Il paese dei mulini a vento da Isabella Gavazzi

 

Un grazie a Isabella per condividere con noi la sua testimonianza di un campo con SCI Italia.

 

 

A Son Servera, a tarda sera, l’unico rumore era quello degli addobbi per la festa patronale. In ogni via, stretta, con case dai colori della terra e dalla storia centenaria, erano appesi festoni di carta bianca; al minimo vento il fruscio della velina mossa accompagnava il tragitto. È un paese dalla terra rossa e dal mare blu, incastonato tra acqua e collina. Come vedette, nella parte alta del paese, due o tre mulini a vento dal tetto a punta controllano gli abitanti. Sotto le loro pale, ormai in disuso, la sensazione era quella di avere quella piccola fetta di mondo ai piedi: le vie in pendenza si districavano in curve, discese e piazzette. Case vecchie, case basse, case abbandonate e ristrutturate; gialle, ocra, rosse, bianco sporco, e poi alberi di limone, glicini, aranceti, galline e polli. Tutto questo con un vento salino costante, che ti si infilava nei capelli, facendoti sentire vivo.

 

 

Abbiamo passato l’ultimo pomeriggio di campo sotto un mulino a vento, dopo aver terminato il lavoro. Ci siamo seduti su una vecchia macina in pietra e osservato, in silenzio, il panorama. Eravamo partiti come un gruppo di nove estranei provenienti da mezza Europa, ognuno con la propria lingua e il suo bagaglio culturale e con una sua personale motivazione a intraprendere questa esperienza. Nove vite diverse che si sono incontrate per caso in un paesino nella zona meno turistica di Mallorca, un’isola conosciuta solo per quello. Abbiamo parlato del futuro, di quello che avremo fatto e di ciò che avevamo appena concluso.

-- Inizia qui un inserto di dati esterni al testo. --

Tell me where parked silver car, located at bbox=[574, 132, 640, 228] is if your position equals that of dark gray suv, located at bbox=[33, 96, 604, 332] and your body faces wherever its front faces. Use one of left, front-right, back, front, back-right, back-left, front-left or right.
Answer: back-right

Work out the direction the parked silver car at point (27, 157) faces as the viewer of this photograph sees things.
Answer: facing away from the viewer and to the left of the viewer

Il lavoro giornaliero era stancante, questo è vero, ma si trattava di una sensazione positiva. Dalle sette di mattina alle dodici sotto il sole a pulire rovine del neolitico con guanti, potatrici e rastrelli. Nessun rumore dell’uomo, solo noi che tagliavamo fasci d’erba e cantavamo canzoni. Tutti di paesi lontani, con diverse lingue eppure in armonia. Due settimane iniziate da estranei e finite da amici, solo forse con qualche callo sulle mani e la pelle abbronzata. Sorrisi prima sconosciuti e poi familiari, ritmi e abitudini che si assomigliavano giorno dopo giorno.

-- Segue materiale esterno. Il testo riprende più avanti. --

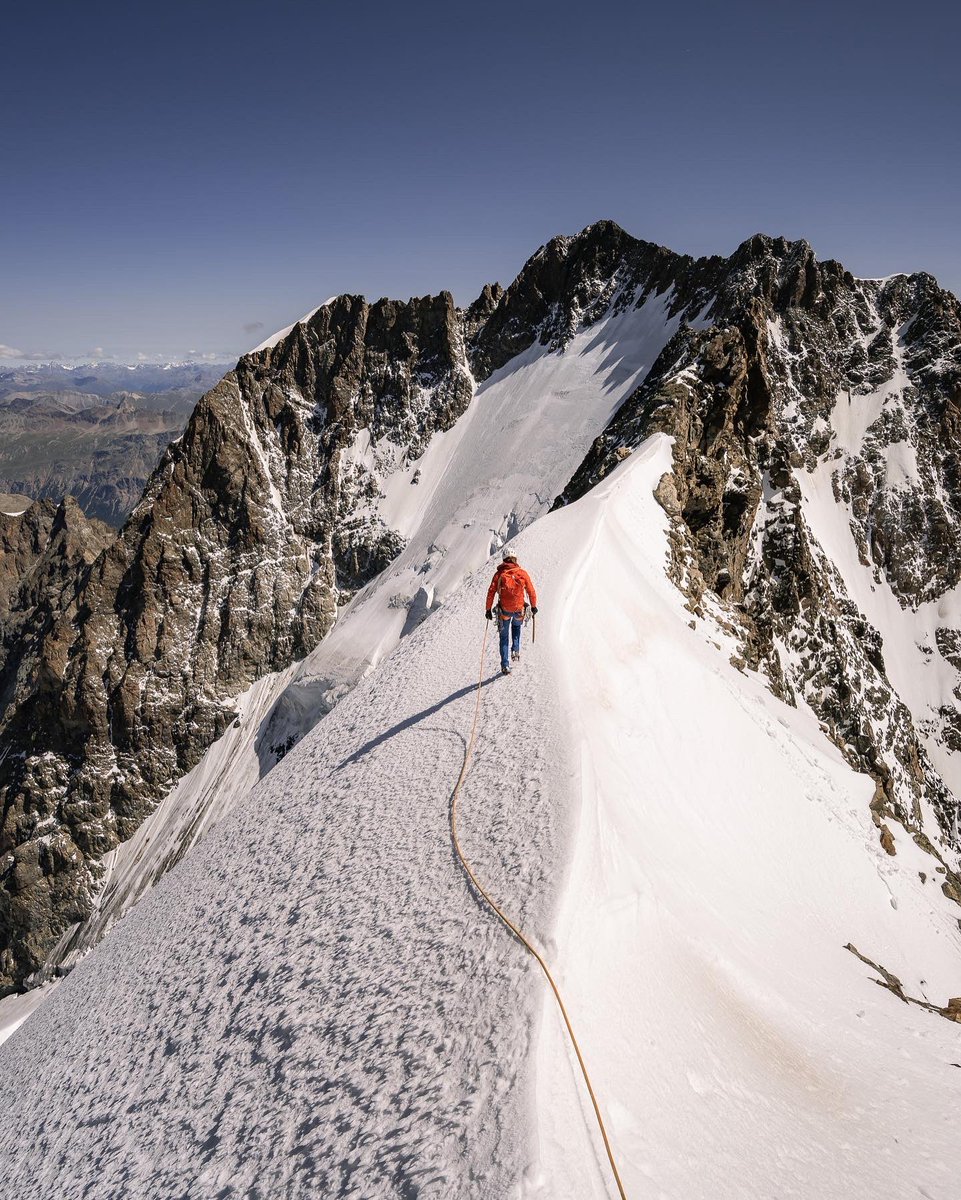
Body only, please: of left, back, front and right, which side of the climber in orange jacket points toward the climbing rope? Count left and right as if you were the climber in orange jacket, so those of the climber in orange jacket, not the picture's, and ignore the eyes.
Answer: back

Dopo la mattina nel sito archeologico si tornava a casa, dove passavamo altre due ore a pulire reperti archeologici con acqua e spazzolini. Un momento sereno, per riprendersi dal sole della mattina. Ridere, scherzare, pianificare cosa avremmo fatto nel pomeriggio. Il resto della giornata era libero e noi lo passavamo insieme ad esplorare il paese e l’entroterra con mezzi di fortuna, oppure a chiacchierare di storia con la guida del paese, che ci ha fatto sentire a casa in un posto in cui nessuno parlava inglese.

 

Eravamo in una bolla tutta nostra, dove non importava cosa avessimo fatto prima o quello che saremo tornati a fare dopo, contava l’oggi, ora dopo ora, vissuta senza pretese. L’importante era godersi il presente, e così è stato.

Due settimane di poche ore di sonno e parecchi graffi su bracci a e gambe, oltre che di una simpatica puntura di vespa su una mano.

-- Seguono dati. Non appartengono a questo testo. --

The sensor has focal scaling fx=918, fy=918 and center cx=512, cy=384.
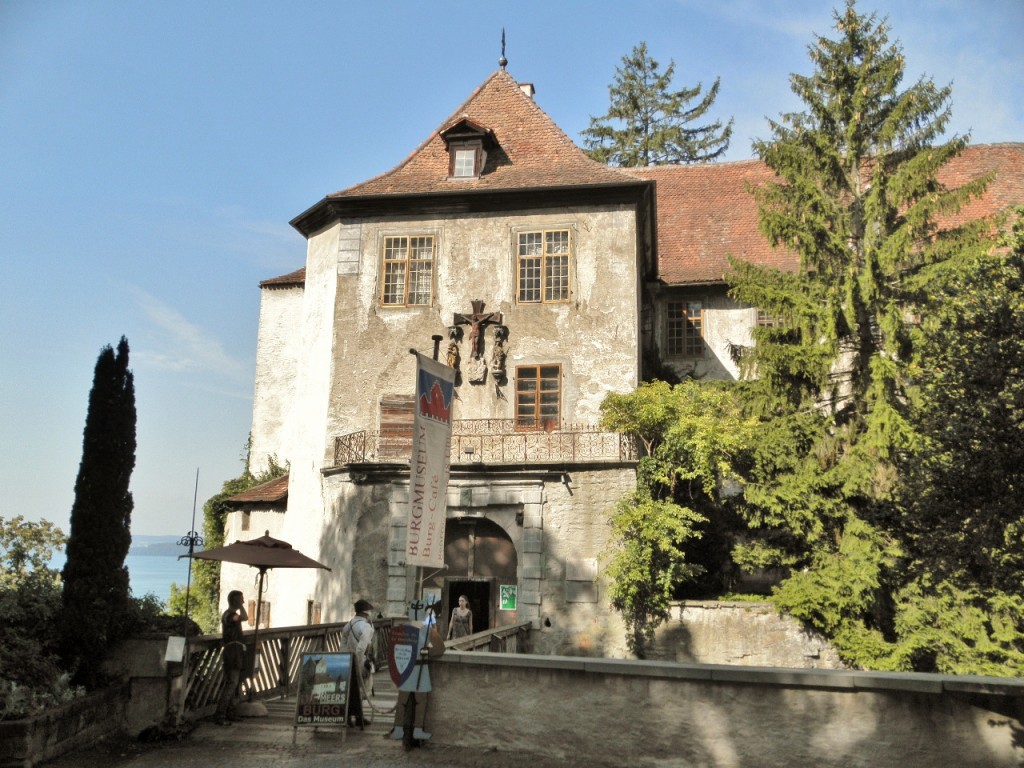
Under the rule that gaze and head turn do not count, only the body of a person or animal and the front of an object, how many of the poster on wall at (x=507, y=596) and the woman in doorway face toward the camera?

Due settimane di qualche piccola incomprensione, come i turni per la doccia o i ritardatari a colazione, tutto risolto in frasi con un inglese maccheronico e risate.

Due settimane di esperienze nuove, di creazione di legami, di nascita di nuove amicizie.

Due settimane finite al terminal dell’aeroporto di Palma, abbracciati, a riprometterci che quello sarebbe stato solo un arrivederci.